Some New Yorkers are taking steps to make their city safer for everyone. The Arab American Association of New York has run bystander intervention trainings to teach people how to address Islamophobic violence when they see it, in tandem with an accompaniment program for Muslim residents fearful of traveling or commuting on their own. The initiative was started in the run-up to the 2016 election, when Islamophobic attacks and harassment began to increase. “We’re trying to get our allies to put their bodies on the line for the people who are directly impacted” by Islamophobic violence, explains AAANY community organizer Reem Ramadan.

Besides calling the police, there are other steps available to people who are victims of discrimination or harassment, including reporting it to CCHR online. People who want to file an official complaint of discrimination can do so in court or through the CCHR’s Law Enforcement Bureau, which is responsible for enforcing New York City’s Human Rights Law. “Nobody should have to live with these daily indignities and consider it as part of their everyday life, and New York City is working hard to change that,” says Hassan.

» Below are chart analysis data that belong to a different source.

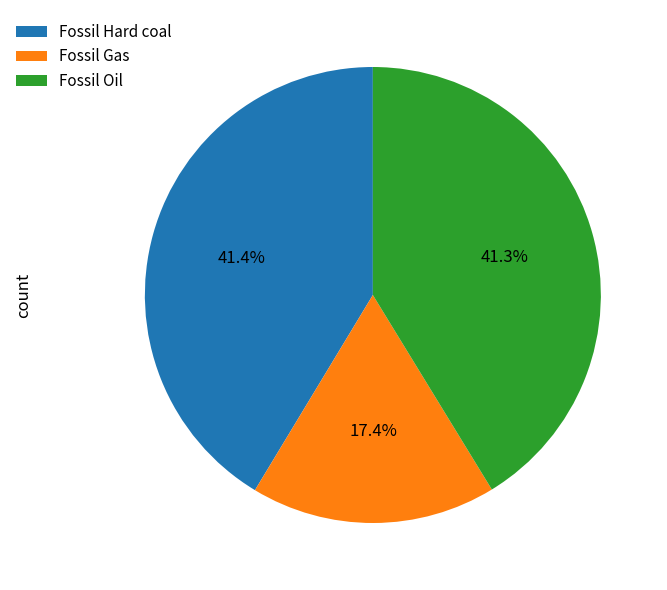

What is the smallest slice in the pie chart?

Fossil Gas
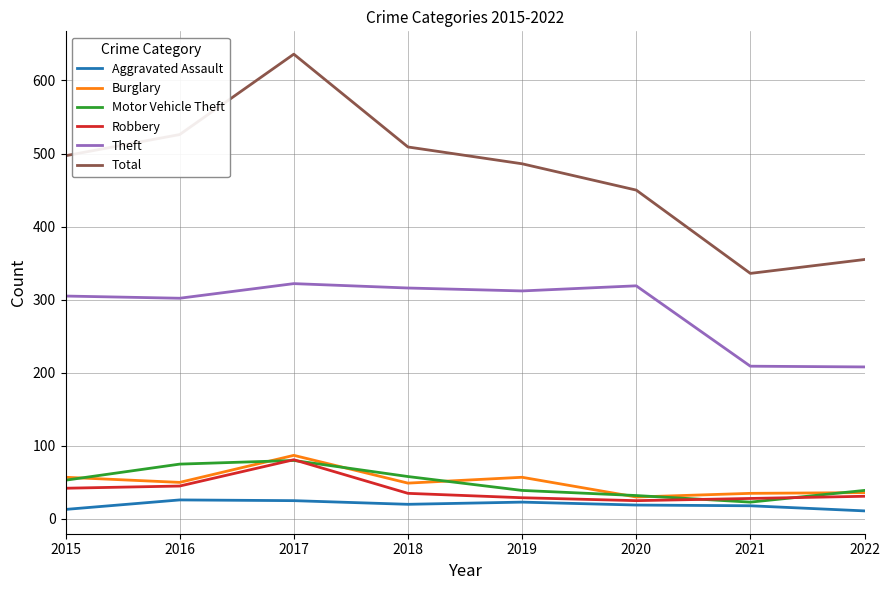

True or false: Total and Burglary cross at least once.

False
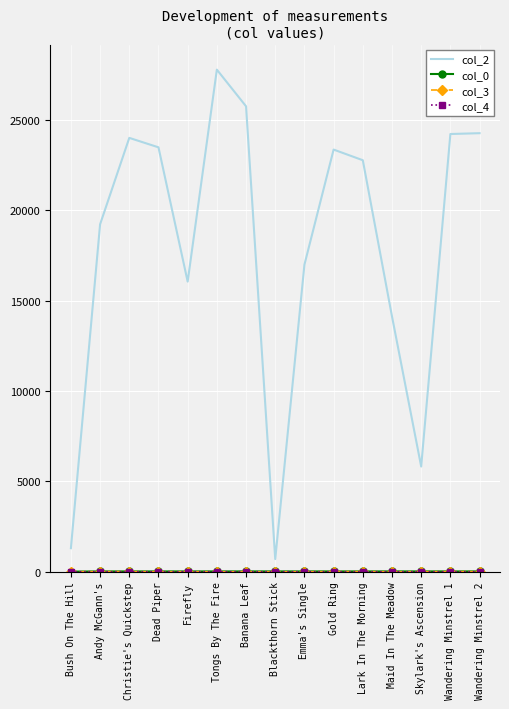

Which series has the widest spread of values?

col_2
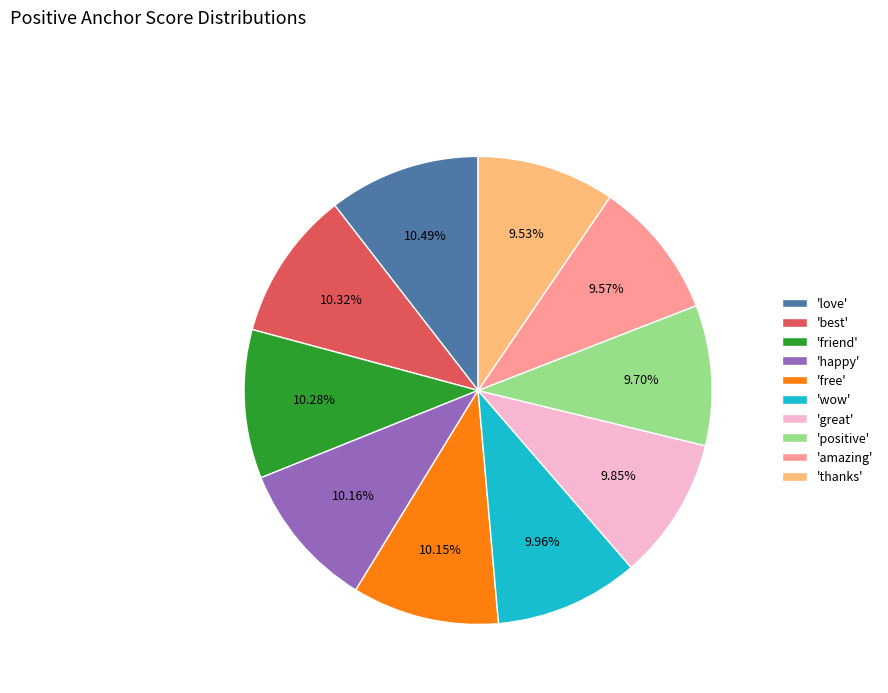

Is the sum of 'best' and 'wow' greater than half?

No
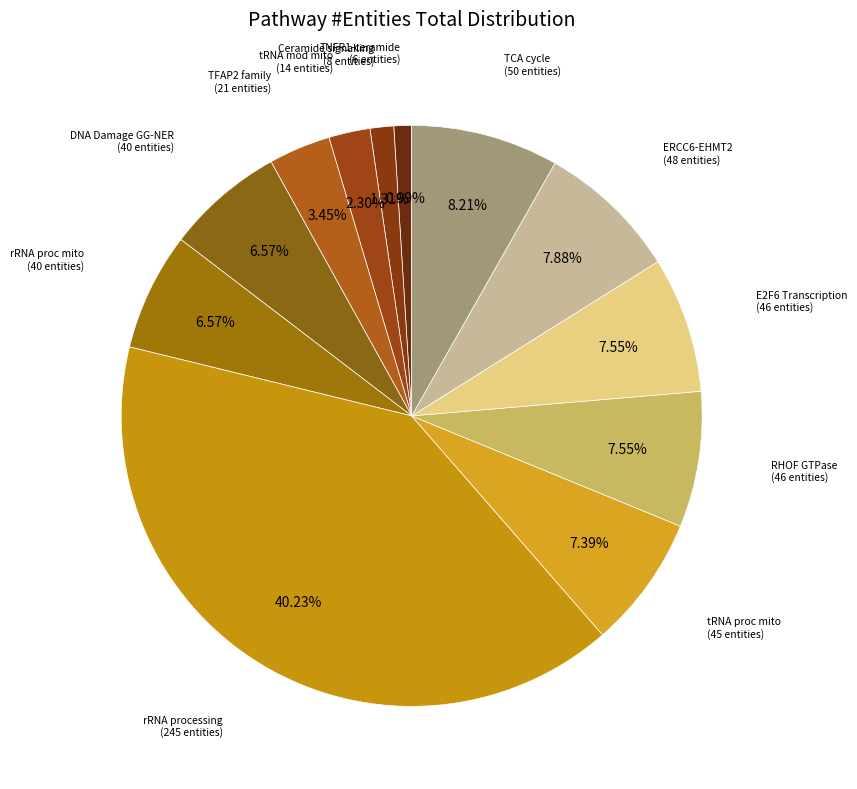

Count the number of slices in the pie.

12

In March, Ahmad and others launched Rivers of Hope, an online toolkit for women who’ve survived Islamophobic violence, which incorporates a lot of her research documenting women’s experiences with Islamophobic attacks. The kit also includes poetry, information on how to get support, and tips for feeling better in the aftermath of an attack. “Don’t let anyone judge you with how you cope with what happened,” she says. “The incident happened to you. It didn’t happen to anyone else.” To survivors of gendered Islamophobia, she adds: “It’s not your fault, and you’re not alone.”